What to produce: Every line that holds the word "marker" needs to be copied from the data below.

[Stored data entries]

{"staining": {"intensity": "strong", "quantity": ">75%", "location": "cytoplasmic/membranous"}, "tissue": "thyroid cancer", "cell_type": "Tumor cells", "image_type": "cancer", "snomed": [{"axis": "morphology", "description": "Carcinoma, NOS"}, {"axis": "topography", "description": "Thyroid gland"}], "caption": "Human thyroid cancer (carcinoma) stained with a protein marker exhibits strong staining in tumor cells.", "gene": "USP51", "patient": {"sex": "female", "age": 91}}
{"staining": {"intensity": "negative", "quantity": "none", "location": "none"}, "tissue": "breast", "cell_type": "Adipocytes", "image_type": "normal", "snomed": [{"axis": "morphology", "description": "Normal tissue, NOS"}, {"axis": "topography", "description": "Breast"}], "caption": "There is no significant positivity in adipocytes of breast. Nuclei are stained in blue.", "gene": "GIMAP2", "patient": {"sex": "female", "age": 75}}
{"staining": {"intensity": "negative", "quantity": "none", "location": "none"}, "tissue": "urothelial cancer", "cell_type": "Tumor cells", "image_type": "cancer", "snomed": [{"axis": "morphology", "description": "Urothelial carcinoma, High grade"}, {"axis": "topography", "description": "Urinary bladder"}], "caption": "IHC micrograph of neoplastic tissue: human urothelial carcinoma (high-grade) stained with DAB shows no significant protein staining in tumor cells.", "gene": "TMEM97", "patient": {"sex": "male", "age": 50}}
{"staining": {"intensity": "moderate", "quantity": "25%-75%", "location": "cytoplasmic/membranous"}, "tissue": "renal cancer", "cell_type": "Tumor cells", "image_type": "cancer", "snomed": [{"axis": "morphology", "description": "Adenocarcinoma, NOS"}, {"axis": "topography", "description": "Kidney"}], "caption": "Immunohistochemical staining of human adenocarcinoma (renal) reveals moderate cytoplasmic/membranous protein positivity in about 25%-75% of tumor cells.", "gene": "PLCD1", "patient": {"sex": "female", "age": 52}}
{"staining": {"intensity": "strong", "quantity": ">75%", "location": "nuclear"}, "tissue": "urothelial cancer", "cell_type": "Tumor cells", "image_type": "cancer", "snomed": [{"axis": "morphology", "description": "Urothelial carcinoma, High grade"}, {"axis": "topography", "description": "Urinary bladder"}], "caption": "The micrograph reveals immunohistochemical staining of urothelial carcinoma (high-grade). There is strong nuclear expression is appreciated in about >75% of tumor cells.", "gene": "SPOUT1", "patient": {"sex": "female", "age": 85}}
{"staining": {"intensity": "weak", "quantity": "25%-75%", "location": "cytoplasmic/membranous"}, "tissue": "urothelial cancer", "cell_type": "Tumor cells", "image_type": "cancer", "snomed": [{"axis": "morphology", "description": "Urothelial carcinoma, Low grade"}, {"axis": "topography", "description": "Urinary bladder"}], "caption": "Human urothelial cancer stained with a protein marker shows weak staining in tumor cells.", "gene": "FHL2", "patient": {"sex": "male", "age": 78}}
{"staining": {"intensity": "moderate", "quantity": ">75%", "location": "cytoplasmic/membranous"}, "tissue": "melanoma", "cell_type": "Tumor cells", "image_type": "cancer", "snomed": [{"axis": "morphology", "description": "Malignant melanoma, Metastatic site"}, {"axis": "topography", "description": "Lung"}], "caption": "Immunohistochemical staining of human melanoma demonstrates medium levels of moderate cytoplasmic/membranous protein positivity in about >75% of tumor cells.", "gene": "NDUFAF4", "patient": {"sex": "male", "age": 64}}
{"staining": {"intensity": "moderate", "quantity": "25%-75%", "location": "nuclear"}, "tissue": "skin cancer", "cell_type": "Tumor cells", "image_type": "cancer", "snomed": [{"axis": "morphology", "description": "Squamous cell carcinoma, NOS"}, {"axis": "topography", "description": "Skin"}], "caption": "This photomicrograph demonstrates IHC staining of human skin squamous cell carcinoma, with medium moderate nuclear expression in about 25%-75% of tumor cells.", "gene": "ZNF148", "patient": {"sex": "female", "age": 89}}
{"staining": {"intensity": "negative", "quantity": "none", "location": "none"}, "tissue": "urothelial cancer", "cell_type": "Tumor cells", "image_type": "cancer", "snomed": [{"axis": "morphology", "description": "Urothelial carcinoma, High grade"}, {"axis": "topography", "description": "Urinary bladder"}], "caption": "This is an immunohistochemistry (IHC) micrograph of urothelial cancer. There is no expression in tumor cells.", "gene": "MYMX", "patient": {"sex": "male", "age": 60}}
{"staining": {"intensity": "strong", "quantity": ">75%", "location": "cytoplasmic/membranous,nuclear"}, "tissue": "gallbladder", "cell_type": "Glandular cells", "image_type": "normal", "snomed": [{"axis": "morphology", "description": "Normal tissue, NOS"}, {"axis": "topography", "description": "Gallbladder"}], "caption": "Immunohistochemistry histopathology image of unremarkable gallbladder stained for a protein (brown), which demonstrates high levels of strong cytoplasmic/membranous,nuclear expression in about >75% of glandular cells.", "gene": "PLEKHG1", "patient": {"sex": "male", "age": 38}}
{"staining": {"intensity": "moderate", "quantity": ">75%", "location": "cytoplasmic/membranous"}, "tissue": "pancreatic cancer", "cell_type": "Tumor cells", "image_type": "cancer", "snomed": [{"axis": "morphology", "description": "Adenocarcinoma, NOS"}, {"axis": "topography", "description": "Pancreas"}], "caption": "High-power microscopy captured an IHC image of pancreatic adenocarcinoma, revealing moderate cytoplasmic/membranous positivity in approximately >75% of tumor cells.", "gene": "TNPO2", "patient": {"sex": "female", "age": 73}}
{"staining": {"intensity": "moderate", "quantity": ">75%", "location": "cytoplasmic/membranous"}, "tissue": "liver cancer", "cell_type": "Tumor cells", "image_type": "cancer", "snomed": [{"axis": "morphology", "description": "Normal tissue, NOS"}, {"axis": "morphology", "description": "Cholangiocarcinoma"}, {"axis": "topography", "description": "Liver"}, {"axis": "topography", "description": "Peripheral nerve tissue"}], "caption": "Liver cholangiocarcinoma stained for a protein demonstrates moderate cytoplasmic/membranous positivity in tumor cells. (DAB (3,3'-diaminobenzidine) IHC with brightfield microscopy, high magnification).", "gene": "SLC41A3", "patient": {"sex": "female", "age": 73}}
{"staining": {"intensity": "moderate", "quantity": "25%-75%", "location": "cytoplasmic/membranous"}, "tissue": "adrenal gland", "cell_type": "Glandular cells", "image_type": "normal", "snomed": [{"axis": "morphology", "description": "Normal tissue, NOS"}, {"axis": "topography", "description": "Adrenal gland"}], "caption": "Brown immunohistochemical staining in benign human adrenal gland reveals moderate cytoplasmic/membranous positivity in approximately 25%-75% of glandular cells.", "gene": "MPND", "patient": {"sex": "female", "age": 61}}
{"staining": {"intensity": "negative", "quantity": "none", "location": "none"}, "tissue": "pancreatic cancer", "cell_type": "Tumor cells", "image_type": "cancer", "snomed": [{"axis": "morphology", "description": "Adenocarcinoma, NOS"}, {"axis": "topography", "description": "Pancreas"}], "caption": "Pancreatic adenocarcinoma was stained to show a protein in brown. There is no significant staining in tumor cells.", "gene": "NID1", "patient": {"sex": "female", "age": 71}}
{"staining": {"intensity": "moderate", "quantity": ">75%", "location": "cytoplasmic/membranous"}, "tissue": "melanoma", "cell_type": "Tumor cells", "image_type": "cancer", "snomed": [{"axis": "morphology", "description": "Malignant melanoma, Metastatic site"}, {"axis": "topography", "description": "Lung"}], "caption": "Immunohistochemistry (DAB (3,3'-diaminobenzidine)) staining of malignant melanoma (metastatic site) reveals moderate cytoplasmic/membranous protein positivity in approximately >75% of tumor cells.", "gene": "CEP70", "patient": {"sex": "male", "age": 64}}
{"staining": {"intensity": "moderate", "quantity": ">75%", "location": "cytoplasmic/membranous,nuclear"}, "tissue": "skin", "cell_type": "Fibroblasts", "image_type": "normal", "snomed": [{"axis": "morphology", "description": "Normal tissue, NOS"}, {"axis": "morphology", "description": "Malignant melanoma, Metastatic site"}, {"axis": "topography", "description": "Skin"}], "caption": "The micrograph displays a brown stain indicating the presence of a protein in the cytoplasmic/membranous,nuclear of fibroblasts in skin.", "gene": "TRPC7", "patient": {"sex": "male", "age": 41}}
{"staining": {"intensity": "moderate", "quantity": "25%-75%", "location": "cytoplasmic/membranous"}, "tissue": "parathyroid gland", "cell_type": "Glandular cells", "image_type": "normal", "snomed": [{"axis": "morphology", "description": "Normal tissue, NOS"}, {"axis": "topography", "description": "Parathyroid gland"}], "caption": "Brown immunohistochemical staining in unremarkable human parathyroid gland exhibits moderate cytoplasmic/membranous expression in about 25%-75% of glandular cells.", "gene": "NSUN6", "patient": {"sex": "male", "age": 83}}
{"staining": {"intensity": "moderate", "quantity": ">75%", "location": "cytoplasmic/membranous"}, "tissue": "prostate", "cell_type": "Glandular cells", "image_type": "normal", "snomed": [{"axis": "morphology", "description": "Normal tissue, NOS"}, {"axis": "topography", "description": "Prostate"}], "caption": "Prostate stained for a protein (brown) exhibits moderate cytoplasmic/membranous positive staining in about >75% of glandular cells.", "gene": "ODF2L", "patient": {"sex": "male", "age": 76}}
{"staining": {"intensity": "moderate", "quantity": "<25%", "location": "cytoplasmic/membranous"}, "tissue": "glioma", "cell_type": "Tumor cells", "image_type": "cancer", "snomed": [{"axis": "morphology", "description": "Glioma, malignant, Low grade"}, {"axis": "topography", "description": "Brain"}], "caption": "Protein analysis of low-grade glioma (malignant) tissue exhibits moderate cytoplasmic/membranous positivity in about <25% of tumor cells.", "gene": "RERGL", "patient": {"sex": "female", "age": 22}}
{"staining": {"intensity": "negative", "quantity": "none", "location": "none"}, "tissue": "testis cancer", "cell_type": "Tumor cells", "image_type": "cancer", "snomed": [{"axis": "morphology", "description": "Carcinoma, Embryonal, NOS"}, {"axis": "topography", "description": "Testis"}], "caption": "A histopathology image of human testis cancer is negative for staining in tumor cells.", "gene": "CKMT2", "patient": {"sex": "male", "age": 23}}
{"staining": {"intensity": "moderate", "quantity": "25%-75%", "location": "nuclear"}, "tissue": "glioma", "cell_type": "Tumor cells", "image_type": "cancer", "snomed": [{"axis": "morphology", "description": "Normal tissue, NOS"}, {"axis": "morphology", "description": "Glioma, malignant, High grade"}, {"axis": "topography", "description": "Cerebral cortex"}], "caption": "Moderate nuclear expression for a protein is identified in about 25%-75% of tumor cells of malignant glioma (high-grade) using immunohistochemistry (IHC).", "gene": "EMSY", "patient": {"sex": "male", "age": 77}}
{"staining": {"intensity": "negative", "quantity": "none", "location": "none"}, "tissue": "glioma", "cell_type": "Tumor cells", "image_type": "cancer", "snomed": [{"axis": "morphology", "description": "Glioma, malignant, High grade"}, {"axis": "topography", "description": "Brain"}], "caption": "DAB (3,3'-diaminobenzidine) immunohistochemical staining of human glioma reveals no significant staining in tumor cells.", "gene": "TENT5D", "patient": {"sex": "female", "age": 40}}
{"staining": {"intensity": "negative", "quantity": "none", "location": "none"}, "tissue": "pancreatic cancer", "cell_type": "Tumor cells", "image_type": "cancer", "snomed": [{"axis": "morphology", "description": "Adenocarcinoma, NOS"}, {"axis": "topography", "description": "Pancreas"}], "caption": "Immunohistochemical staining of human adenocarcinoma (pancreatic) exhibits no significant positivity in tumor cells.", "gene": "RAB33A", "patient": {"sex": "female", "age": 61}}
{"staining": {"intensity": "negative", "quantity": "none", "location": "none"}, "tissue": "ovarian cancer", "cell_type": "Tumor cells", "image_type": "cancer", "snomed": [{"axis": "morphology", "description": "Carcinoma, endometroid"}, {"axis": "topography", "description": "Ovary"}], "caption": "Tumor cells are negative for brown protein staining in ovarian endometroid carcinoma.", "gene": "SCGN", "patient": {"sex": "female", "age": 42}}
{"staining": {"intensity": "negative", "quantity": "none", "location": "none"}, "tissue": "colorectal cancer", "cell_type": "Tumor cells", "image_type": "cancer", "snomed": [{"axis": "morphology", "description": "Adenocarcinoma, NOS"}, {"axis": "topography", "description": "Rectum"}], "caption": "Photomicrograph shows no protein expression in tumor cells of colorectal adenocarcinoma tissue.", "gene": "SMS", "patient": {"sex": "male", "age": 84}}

Expected answer:
{"staining": {"intensity": "strong", "quantity": ">75%", "location": "cytoplasmic/membranous"}, "tissue": "thyroid cancer", "cell_type": "Tumor cells", "image_type": "cancer", "snomed": [{"axis": "morphology", "description": "Carcinoma, NOS"}, {"axis": "topography", "description": "Thyroid gland"}], "caption": "Human thyroid cancer (carcinoma) stained with a protein marker exhibits strong staining in tumor cells.", "gene": "USP51", "patient": {"sex": "female", "age": 91}}
{"staining": {"intensity": "weak", "quantity": "25%-75%", "location": "cytoplasmic/membranous"}, "tissue": "urothelial cancer", "cell_type": "Tumor cells", "image_type": "cancer", "snomed": [{"axis": "morphology", "description": "Urothelial carcinoma, Low grade"}, {"axis": "topography", "description": "Urinary bladder"}], "caption": "Human urothelial cancer stained with a protein marker shows weak staining in tumor cells.", "gene": "FHL2", "patient": {"sex": "male", "age": 78}}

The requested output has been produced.